Threat actors, such as nation-state hackers and hacktivists, represent a serious threat to the next Presidential elections.
A cyber attack can cause the leakage of sensitive information that could influence the elections or in the worst scenarios hackers can compromise voting systems.
The ranking member of the Senate Homeland Security Committee sent a letter to the Department of Homeland Security, expressing concerns about the situation and saying that “Election security is critical, and a cyberattack by foreign actors on our elections systems could compromise the integrity of our voting process.”
Let’s focus on a cyber attack against voting machines, is it feasible? Which is the potential impact?
According to the CBS News that analyzed the problem with the support of experts, roughly 70 percent of states in the US currently use some form of electronic voting. Hackers told CBS News that problems with electronic voting machines have been around for years. The machines and the software are old and antiquated.
According to a report published by the Brennan Center for Justice, voting systems are vulnerable to cyber attacker due to their age.
More than 40 states are using old voting machines there are at least 10 years.
The CBS, citing hackers, confirmed that the voting machines are antiquated so it is reasonable to believe that hacker will have any difficulties in hacking them.
“Hackers told CBS News that problems with electronic voting machines have been around for years. The machines and the software are old and antiquated. But now with millions heading to the polls in three months, security experts are sounding the alarm” reported the CBS News journalist Mireya Villarreal.
Donald Trump has expressed in different public occasion his concerns for the risk that the election could be rigged, and voting machines could be a privileged instrument to breach the voting systems of the Presidential Election.
“I’m afraid the election is going to be rigged, I have got to be honest,” Trump said to his voters recently.
How to hack voting machines?
Experts at Symantec Security Response explained that it could be quite easy to manipulate a voting machine by using an affordable device easy to find online.

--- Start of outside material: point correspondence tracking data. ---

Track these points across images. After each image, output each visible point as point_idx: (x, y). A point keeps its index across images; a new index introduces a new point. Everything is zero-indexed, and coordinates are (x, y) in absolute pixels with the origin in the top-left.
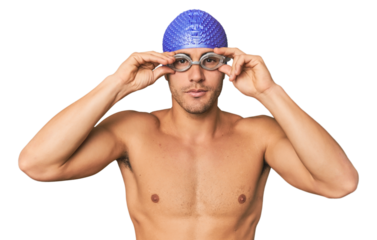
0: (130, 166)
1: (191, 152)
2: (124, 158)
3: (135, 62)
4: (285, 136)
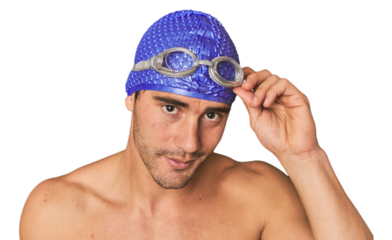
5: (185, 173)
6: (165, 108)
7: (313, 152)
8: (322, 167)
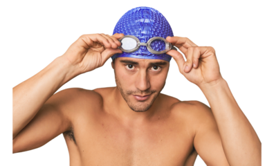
0: (74, 140)
1: (129, 134)
2: (69, 132)
3: (83, 44)
4: (216, 129)
5: (146, 102)
6: (127, 67)
7: (218, 81)
8: (224, 90)
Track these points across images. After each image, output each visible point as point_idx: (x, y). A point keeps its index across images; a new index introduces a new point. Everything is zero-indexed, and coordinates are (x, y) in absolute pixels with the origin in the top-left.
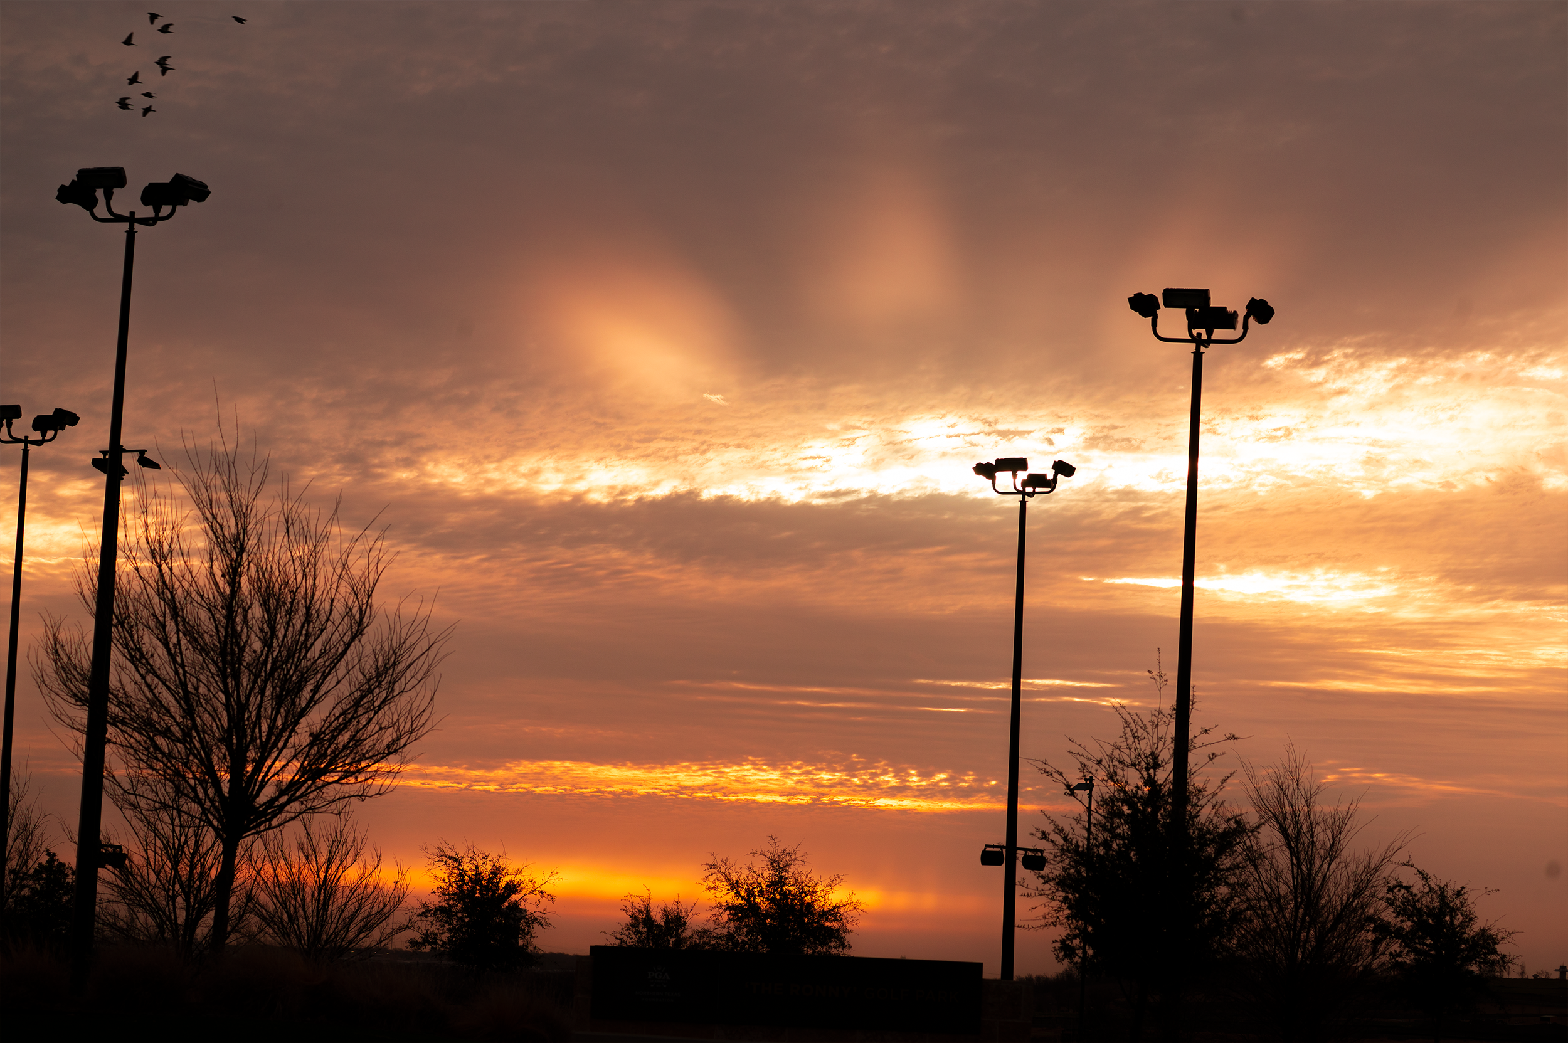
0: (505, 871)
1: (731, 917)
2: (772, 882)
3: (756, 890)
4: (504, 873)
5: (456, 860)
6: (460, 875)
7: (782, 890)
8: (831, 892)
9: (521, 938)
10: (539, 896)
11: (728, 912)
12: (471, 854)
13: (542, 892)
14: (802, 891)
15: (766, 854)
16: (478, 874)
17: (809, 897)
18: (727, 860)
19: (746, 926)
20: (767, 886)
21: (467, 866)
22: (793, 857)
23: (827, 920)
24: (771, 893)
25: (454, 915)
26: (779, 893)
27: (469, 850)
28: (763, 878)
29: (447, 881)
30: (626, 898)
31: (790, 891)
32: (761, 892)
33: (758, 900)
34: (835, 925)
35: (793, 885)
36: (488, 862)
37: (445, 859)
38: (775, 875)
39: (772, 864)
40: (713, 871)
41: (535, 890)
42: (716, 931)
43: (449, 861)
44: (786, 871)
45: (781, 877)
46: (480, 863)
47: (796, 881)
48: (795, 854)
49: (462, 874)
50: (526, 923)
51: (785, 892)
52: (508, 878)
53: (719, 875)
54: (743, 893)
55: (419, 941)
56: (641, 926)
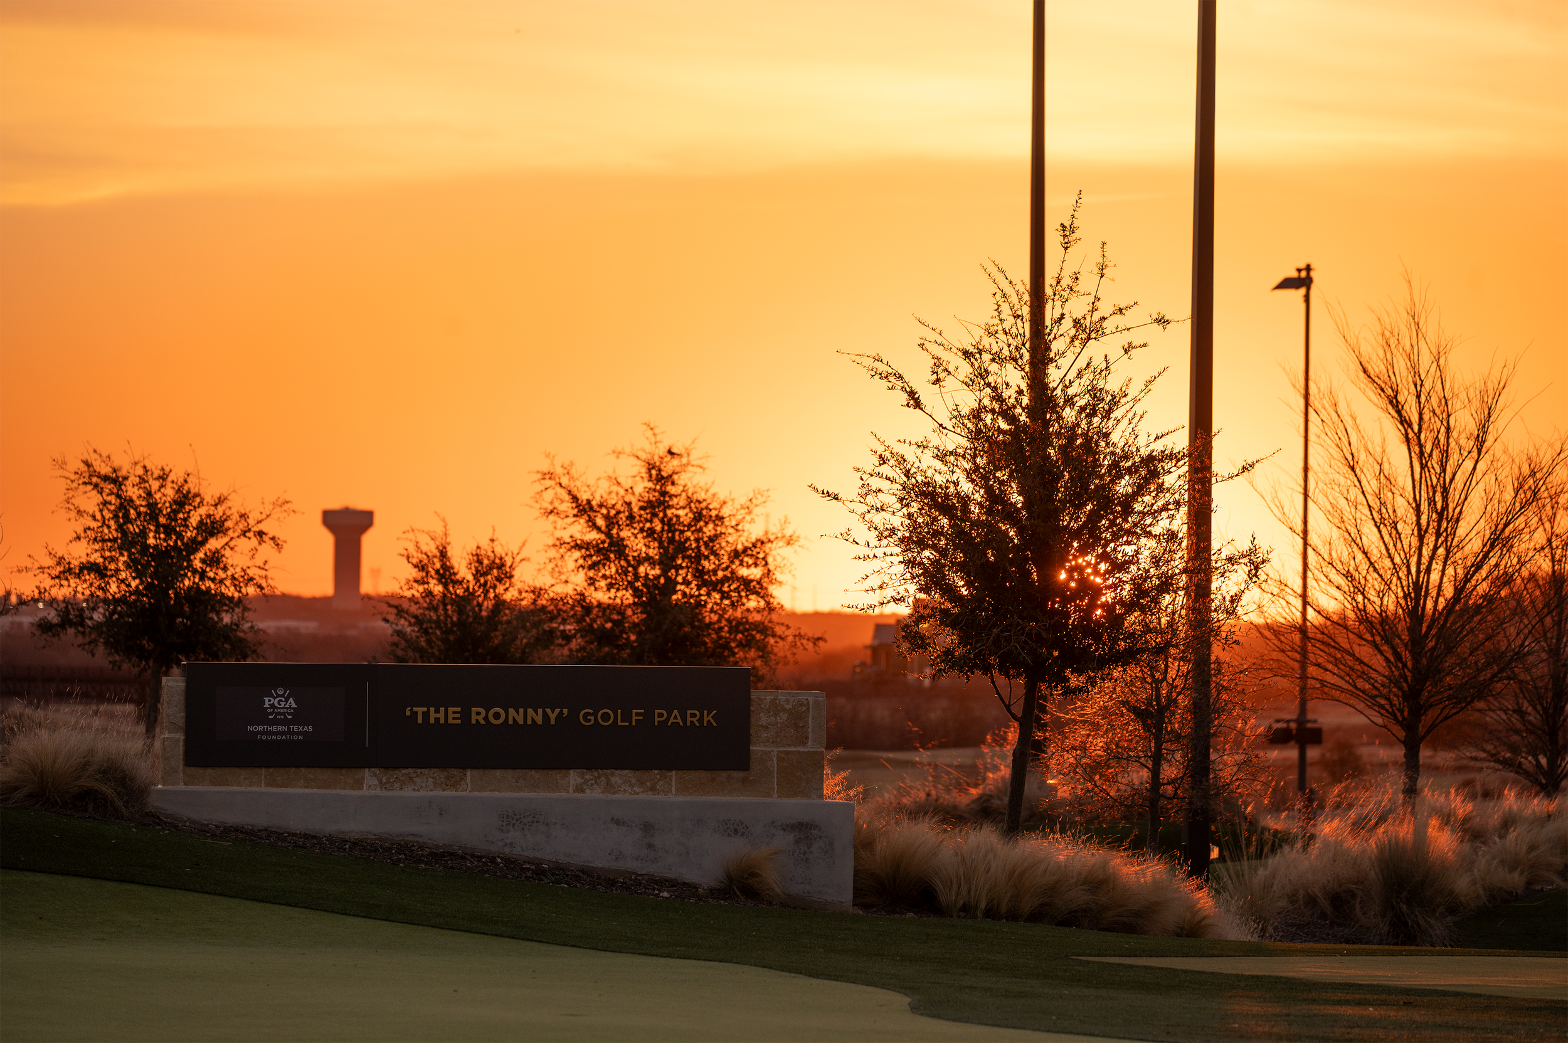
0: (198, 500)
1: (581, 562)
2: (649, 502)
3: (622, 515)
4: (196, 504)
5: (114, 481)
6: (121, 507)
7: (665, 515)
8: (748, 518)
9: (227, 611)
10: (254, 541)
11: (577, 554)
12: (140, 472)
13: (261, 534)
14: (698, 516)
15: (640, 454)
16: (152, 506)
17: (711, 526)
18: (572, 464)
19: (604, 577)
20: (641, 508)
21: (132, 492)
22: (684, 460)
23: (741, 564)
24: (647, 520)
25: (112, 576)
26: (662, 521)
27: (136, 463)
28: (633, 494)
29: (98, 516)
30: (407, 535)
31: (678, 517)
32: (631, 517)
33: (625, 533)
34: (755, 573)
35: (684, 508)
36: (169, 485)
37: (94, 480)
38: (655, 490)
39: (649, 470)
40: (548, 483)
41: (249, 530)
42: (554, 589)
43: (102, 484)
44: (673, 483)
45: (664, 493)
46: (155, 485)
47: (690, 500)
48: (688, 455)
49: (125, 504)
50: (235, 586)
51: (671, 519)
52: (203, 511)
53: (559, 490)
54: (600, 522)
55: (56, 620)
56: (433, 582)
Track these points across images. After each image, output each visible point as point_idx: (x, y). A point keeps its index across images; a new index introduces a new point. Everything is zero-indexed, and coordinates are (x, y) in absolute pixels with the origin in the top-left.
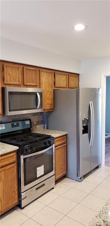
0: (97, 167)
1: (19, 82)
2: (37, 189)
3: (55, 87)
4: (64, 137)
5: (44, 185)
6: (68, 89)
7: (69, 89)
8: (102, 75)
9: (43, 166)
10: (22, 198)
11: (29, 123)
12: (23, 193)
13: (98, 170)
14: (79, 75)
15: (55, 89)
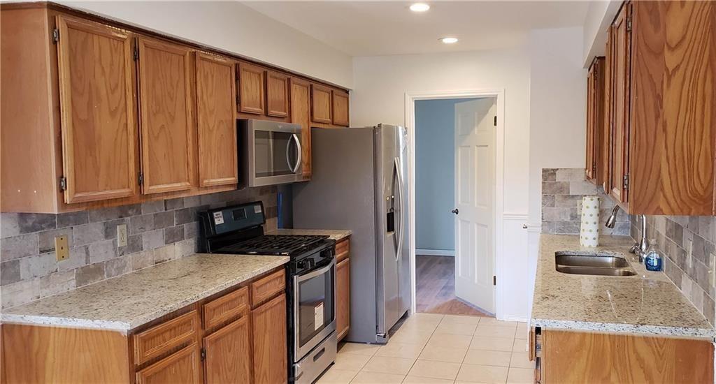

Ill-intentioned voters could hack the voting machines directly from the booth using a $15device.
“I can insert it, and then it resets the card, and now I’m able to vote again,” said Brian Varner, cyber security researcher at Symantec, while showing the device to the CBS New correspondent.
“For $15 and in-depth knowledge of the card, you could hack the vote,”
The Symantec Security Response director Kevin Haley has exactly the same opinion on the possibility of hacking voting machines, the expert explained that hackers can compromise the machines after the votes are collected.
“The results go from that machine into a piece of electronics that takes it to the central counting place,” Haley told CBS News. “That data is not encrypted and that’s vulnerable for manipulation.”
“How big of a hacking potential problem is this?” Villarreal asked him.
“Well, there’s a huge potential,” Haley responded. “There are so many places in the voting process once it goes electronic that’s vulnerable.”
The good news is that even is the voting machine very old and outdated, they need to meet specific government standards.
“Our voting systems are heavily regulated. They’re tested both before and after. There are paper trails everywhere…by in large, I would say the American election system works very well,” said Denise Merrill, president of the National Association of Secretaries of State.
It it true?
CBS News reported that according to its sources, 60 percent of states routinely conduct audits post-election by checking paper trails. Clearly, in those states where there are nopaper records the impact of a cyber attack on voting machines could be devastating.